#### [SUPPLIED INFORMATION]
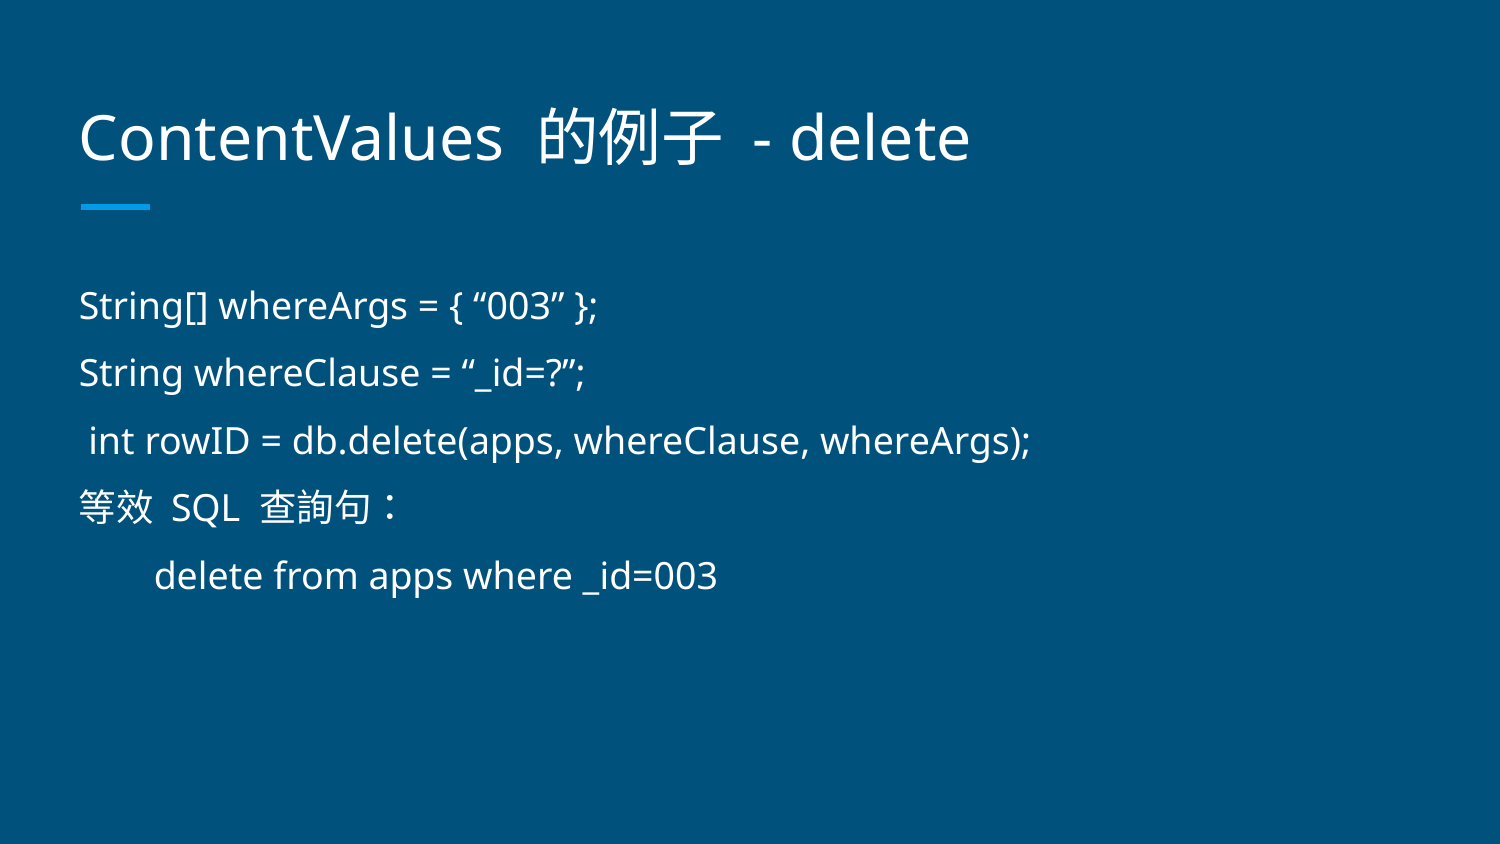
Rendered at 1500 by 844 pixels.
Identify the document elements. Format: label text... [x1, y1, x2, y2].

list String[] whereArgs = { “003” }; String whereClause = “_id=?”; int rowID = db.delete(apps, whereClause, whereArgs); 等效 SQL 查詢句： delete from apps where _id=003 [63, 244, 1470, 750]
title ContentValues 的例子 - delete [63, 75, 1437, 188]
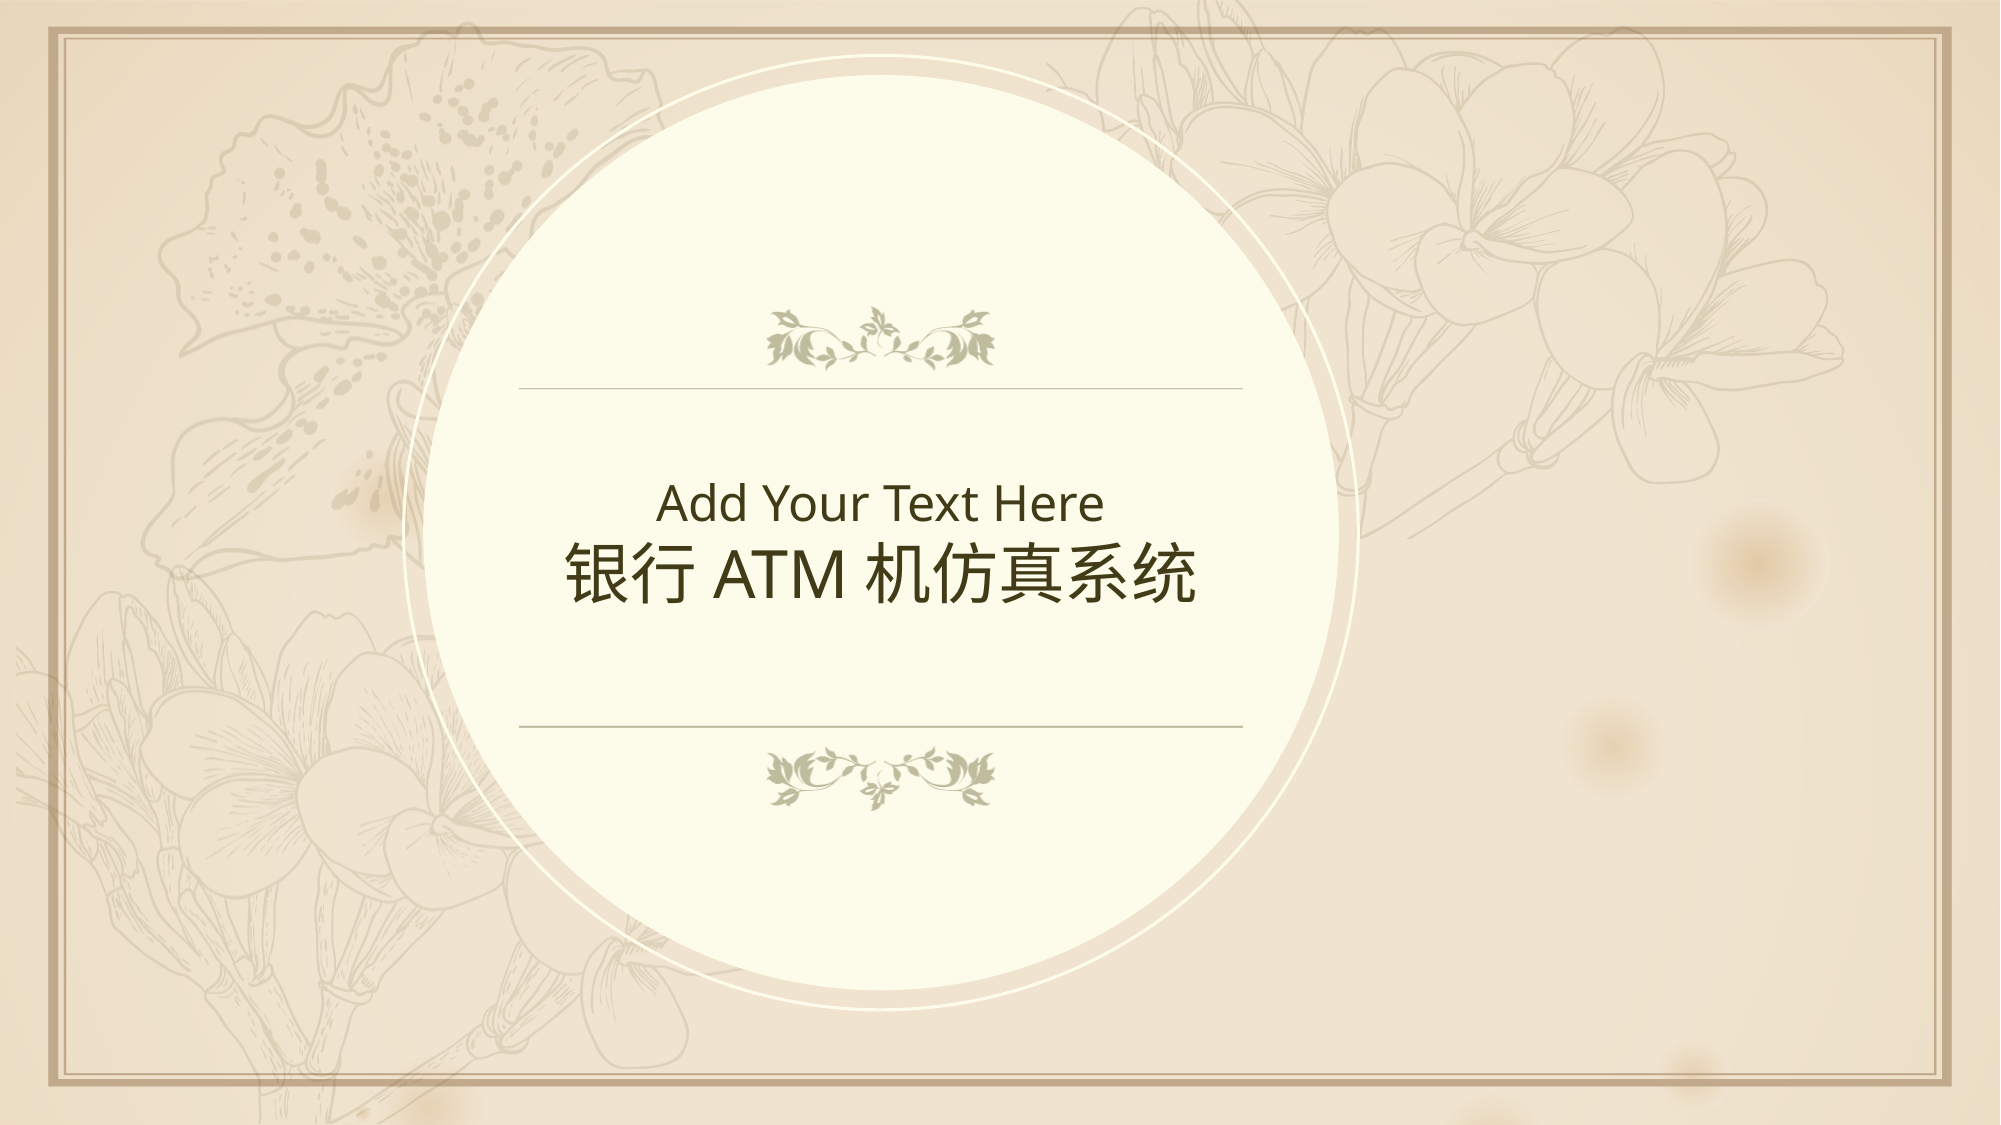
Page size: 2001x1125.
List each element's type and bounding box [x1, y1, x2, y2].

picture [519, 306, 1243, 811]
text_box [403, 55, 1359, 1011]
picture [0, 0, 2001, 1125]
text_box [579, 464, 1183, 621]
text_box [15, 0, 1846, 1124]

#### [WHAT IS EXPECTED]
Only the pictures may be dropped when you copy the data above; everything else stays exact.

#### [ANSWER SPACE]
Rendered at 1500 by 844 pixels.
Identify the document elements. Format: label text... [x1, y1, x2, y2].

list String[] whereArgs = { “003” }; String whereClause = “_id=?”; int rowID = db.delete(apps, whereClause, whereArgs); 等效 SQL 查詢句： delete from apps where _id=003 [63, 244, 1470, 750]
title ContentValues 的例子 - delete [63, 75, 1437, 188]
Page size: 2001x1125.
List each element's type and bounding box [x1, y1, x2, y2].

picture [519, 306, 1243, 811]
text_box [403, 55, 1359, 1011]
picture [0, 0, 2001, 1125]
text_box [579, 464, 1183, 621]
text_box [15, 0, 1846, 1124]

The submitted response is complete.